Ultimately, it is important to be careful and informed when classifying your workers for tax purposes. It can be tempting to purposefully misclassify employees as independent contractors to save on tax and benefits but, as we’ve noted, the consequences can be extremely costly. This is especially true if you are an enterprise based in California, where the legislature imposes steep fines for “willful misclassification” of a worker. In addition, misclassifying a worker as a contractor avoids paying overtime pay rates. If the worker is re-classified as an employee you could owe hefty back overtime, double time pay or meal penalty pay if the workers are based in California.

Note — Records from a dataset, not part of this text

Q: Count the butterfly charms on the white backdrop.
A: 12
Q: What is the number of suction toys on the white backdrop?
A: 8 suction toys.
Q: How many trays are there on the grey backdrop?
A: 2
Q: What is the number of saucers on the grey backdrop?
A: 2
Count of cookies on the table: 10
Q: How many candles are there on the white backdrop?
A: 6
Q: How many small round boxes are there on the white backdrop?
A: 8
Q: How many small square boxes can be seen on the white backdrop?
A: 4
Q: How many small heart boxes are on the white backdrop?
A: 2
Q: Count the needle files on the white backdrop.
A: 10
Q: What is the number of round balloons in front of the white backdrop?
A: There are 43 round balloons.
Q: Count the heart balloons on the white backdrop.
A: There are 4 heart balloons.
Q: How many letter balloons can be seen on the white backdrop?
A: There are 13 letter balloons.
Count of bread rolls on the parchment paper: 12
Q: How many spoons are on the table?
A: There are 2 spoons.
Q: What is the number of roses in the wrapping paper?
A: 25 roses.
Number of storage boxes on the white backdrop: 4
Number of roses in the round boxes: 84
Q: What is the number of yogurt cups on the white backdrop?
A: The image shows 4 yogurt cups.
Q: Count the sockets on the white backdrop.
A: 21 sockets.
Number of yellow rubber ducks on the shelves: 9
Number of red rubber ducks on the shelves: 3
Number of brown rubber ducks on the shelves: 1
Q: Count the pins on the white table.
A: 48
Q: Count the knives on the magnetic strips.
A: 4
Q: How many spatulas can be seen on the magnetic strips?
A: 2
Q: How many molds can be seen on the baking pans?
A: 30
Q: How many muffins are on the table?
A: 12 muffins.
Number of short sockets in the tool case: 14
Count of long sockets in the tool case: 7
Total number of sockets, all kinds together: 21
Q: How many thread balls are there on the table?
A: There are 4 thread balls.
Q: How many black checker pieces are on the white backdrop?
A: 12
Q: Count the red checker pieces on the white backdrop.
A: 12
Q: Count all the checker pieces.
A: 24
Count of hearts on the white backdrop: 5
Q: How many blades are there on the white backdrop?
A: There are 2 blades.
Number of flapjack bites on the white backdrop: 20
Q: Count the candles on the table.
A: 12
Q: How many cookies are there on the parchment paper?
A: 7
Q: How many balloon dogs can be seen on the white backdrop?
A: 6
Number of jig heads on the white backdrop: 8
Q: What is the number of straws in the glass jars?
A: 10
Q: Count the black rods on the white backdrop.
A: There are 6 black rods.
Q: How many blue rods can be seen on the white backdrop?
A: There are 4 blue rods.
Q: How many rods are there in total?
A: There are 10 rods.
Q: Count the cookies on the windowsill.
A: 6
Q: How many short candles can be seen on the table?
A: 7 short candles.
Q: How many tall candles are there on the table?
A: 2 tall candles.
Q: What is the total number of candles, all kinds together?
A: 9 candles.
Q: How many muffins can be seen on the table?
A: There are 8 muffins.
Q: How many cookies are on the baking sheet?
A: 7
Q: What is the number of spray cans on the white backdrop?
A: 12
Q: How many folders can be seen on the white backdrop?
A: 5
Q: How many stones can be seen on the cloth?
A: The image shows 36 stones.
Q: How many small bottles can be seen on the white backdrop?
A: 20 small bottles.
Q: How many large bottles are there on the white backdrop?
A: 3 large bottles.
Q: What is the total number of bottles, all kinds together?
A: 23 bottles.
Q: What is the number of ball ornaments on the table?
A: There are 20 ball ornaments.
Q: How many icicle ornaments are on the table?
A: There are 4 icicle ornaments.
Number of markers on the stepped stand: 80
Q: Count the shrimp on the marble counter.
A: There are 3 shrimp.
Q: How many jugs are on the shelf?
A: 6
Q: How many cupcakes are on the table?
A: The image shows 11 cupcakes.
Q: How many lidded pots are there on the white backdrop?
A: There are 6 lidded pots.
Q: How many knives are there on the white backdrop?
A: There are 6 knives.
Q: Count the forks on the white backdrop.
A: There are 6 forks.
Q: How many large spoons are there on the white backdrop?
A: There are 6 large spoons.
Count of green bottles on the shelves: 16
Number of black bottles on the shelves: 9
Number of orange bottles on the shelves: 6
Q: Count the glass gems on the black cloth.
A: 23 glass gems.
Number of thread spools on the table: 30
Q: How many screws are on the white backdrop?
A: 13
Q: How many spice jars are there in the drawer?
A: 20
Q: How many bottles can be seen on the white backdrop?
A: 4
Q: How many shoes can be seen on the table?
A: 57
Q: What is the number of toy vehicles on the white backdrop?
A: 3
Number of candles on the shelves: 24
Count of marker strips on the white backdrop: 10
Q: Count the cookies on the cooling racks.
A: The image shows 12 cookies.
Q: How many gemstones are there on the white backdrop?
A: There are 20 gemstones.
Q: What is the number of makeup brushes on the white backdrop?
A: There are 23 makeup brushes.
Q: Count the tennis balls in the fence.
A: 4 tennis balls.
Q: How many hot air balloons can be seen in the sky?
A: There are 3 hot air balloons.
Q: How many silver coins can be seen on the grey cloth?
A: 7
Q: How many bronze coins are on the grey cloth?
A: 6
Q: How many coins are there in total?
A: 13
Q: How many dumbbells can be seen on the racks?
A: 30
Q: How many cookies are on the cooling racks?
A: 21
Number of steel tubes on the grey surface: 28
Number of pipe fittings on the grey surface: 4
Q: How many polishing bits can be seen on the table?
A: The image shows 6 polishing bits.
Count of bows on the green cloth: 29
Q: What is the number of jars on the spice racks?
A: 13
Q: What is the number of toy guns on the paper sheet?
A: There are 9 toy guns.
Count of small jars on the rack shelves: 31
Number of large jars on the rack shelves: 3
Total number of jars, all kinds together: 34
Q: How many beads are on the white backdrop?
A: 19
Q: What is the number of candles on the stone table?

Keep in mind that you can change a worker’s classification if you become aware of an error by contacting the IRS. If you are still confused or concerned about the status of a specific worker, you can file a Form SS-8 Determination of Worker Status for Purposes of Federal Employment Taxes and Income Withholding with the IRS. The IRS will review the information provided on your Form SS-8 and determine the worker’s classification status for you.
Most important, classifying workers incorrectly is a profound problem in more subtle ways. The timesheet they fill out can be the completely wrong form. Or you might not even have them filling out a timesheet at all. Misclassifying workers, thereforce, means you might never capture the labor and time data you will need at all to defend against a labor lawsuit.